*Lista de tareas*:
A – Responda a partir del fragmento seleccionado:
(i) ¿Cuántos m2 de techo edificable tiene la parcela ofrecida?
(ii) ¿Cuántos m2 se afirma que hacen falta para el proyecto?
(iii) ¿Alrededor de cuántas visitas reciben en Málaga los centros similares?
B – Cambie en el fragmento seleccionado "auditorio" por "palacio de congresos" y reproduzca el texto desde "Tampoco sería a" hasta "incógnitas por despejar.".

··· Fragmento seleccionado

La insistencia en que el proyecto no nos va a costar nada levanta también alguna suspicacia. La parcela que se ha ofrecido tiene asignado un uso cultural y 8.000 m2 de techo edificable. Parece más que suficiente para un centro museístico ambicioso. La amplísima sede de la Colección del Museo Ruso tiene 7.000 m2 y la del Pompidou Málaga no llega a los 3.000.

Y, sin embargo, se nos dice que el proyecto no cabe. Que hacen falta 14.000 m2. No se ven claras las razones por las que habrían de embarcarse la ciudad y los promotores en una nueva modificación del Plan Especial del Puerto (ese documento que parece no servir para nada y que se reformula cada vez que aparece un inversor) si tenemos sobre la mesa una idea que es perfectamente materializable en una parcela disponible hoy mismo, sin necesidad de cambio legal, con sólo adaptar un proyecto que, de todas maneras, habrá que reformular en todos los sentidos a la escala de Málaga.

Si se insiste en ello, si el aumento de volumen se considera irrenunciable, tendremos que preguntar qué otros usos y en qué proporción se plantean, además del cultural. Porque tal vez esté ahí la clave de una viabilidad económica que se presenta, más que dudosa, directamente imposible a poco que se meta el lápiz.

Para empezar, y sin entrar en que un museo autosuficiente es una quimera, la cifra de 850.000 visitas que se baraja resulta disparatada para Málaga, donde centros similares rondan las 100.000. No hay coste cero si la ciudad se ve obligada a un rescate económico cuando, pasados un par de años, las cuentas no salgan y haya que evitar un cierre traumático.

Tampoco sería a coste cero una modificación del planeamiento, como no lo sería tener que sacrificar en parte la parcela contigua del auditorio, un proyecto estratégico de ciudad madurado y gestionado ejemplarmente, con su tramitación terminada en espera sólo de financiación, para hacer sitio a otro no tan estratégico y con tantas incógnitas por despejar.

······
··· Registros del conjunto

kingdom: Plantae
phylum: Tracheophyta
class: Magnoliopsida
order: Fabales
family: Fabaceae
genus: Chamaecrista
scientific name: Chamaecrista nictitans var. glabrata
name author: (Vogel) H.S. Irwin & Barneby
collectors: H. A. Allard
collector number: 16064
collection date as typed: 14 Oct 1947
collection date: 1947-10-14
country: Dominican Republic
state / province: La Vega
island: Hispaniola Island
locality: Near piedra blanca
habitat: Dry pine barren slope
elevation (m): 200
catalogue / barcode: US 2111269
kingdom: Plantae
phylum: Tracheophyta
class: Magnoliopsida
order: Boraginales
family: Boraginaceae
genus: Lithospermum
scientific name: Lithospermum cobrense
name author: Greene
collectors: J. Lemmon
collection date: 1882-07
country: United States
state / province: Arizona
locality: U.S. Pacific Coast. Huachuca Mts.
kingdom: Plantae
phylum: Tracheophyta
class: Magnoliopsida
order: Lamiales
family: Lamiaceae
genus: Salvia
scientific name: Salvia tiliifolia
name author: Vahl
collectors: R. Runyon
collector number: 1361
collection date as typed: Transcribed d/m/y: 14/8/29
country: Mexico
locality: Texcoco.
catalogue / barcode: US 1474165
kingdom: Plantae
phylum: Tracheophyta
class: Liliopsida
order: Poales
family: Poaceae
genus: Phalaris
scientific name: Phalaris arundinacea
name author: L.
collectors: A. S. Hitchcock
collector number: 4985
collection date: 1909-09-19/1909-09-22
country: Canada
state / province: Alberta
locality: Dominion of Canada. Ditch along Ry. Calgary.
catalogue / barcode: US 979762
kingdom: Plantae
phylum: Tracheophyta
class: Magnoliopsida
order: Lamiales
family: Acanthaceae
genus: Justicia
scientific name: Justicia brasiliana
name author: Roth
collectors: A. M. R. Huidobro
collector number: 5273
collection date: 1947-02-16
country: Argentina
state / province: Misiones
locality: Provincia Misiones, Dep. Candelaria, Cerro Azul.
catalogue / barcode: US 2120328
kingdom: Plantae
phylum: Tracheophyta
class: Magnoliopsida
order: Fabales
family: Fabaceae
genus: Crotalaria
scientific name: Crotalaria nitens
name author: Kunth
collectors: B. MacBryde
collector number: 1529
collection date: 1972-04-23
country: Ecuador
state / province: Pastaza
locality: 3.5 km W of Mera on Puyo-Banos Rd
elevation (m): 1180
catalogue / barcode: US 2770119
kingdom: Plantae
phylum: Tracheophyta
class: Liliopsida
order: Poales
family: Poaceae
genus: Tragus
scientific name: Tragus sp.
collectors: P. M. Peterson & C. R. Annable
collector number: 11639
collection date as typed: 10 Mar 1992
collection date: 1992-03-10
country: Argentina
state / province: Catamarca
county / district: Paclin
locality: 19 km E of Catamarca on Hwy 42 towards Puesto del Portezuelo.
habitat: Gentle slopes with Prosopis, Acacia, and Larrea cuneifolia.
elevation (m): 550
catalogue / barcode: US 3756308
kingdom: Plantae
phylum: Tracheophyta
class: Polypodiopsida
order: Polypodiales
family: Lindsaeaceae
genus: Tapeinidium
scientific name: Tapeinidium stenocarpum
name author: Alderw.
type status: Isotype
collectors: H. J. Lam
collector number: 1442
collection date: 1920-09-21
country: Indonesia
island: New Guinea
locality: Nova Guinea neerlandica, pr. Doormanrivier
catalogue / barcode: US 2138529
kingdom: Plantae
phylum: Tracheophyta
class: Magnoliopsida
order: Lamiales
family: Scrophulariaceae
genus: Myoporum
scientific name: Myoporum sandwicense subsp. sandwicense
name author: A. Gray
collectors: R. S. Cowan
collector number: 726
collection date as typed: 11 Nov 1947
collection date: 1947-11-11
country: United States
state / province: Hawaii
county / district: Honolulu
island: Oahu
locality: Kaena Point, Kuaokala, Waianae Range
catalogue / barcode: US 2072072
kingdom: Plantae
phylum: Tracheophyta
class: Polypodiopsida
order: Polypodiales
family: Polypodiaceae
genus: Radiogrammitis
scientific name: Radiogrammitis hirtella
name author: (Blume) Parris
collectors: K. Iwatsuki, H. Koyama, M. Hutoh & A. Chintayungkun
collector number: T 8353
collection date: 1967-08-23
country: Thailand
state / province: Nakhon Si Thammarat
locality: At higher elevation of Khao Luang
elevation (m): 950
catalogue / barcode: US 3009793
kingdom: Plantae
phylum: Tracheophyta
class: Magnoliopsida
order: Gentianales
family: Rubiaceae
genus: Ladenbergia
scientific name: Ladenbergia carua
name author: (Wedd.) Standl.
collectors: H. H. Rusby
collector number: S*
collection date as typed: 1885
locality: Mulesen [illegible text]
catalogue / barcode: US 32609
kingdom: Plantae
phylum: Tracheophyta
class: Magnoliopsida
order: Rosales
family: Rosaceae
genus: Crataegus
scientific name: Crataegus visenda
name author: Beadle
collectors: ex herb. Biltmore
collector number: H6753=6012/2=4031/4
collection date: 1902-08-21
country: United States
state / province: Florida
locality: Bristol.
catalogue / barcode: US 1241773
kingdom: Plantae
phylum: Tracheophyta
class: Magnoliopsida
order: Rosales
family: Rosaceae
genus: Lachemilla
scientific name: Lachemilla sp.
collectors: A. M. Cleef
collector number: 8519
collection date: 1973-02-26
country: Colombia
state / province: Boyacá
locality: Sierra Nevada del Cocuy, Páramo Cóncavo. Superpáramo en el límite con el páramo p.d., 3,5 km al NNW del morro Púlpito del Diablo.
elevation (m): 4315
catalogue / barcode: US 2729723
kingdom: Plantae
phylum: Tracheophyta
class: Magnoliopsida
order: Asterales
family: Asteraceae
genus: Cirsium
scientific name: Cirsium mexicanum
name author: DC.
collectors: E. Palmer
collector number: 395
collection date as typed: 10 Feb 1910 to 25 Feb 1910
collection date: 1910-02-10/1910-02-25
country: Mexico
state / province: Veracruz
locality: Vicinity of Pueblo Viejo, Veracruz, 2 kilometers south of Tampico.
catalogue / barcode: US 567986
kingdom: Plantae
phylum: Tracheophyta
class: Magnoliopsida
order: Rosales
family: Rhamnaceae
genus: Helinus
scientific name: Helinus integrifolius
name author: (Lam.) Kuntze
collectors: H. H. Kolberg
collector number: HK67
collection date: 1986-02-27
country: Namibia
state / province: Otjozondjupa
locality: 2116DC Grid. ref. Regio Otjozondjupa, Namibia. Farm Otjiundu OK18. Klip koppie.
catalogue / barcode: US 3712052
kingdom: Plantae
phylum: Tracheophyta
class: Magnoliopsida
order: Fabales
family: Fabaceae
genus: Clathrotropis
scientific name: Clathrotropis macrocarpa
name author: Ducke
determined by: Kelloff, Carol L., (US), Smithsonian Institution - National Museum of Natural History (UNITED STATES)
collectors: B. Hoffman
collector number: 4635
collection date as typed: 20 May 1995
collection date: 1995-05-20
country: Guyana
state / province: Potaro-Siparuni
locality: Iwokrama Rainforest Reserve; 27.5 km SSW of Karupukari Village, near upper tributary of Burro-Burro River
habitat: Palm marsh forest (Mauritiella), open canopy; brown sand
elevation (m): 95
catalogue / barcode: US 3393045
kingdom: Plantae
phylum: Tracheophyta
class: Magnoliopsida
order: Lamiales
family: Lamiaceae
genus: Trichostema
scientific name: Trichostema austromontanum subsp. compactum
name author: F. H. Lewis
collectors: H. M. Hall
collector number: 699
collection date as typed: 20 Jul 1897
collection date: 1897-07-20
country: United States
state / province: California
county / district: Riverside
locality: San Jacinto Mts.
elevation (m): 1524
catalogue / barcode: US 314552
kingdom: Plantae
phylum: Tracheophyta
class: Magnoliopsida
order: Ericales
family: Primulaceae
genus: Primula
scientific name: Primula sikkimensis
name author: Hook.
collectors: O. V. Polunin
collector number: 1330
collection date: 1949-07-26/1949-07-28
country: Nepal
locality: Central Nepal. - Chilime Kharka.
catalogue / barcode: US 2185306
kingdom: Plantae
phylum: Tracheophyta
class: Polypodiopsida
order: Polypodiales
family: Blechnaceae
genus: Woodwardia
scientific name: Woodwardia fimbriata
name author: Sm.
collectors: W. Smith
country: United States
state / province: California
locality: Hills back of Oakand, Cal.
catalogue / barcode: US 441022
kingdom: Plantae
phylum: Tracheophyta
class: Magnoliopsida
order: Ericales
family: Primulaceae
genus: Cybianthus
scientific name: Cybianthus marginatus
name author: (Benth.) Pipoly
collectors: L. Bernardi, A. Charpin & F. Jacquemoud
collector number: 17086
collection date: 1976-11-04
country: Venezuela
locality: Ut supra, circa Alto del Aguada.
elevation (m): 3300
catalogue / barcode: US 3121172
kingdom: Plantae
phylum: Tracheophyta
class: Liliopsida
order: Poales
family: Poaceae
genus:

······

*Resultados*:
A –
(i) 8.000 m2.
(ii) 14.000 m2.
(iii) Unas 100.000.

B –
Tampoco sería a coste cero una modificación del planeamiento, como no lo sería tener que sacrificar en parte la parcela contigua del palacio de congresos, un proyecto estratégico de ciudad madurado y gestionado ejemplarmente, con su tramitación terminada en espera sólo de financiación, para hacer sitio a otro no tan estratégico y con tantas incógnitas por despejar.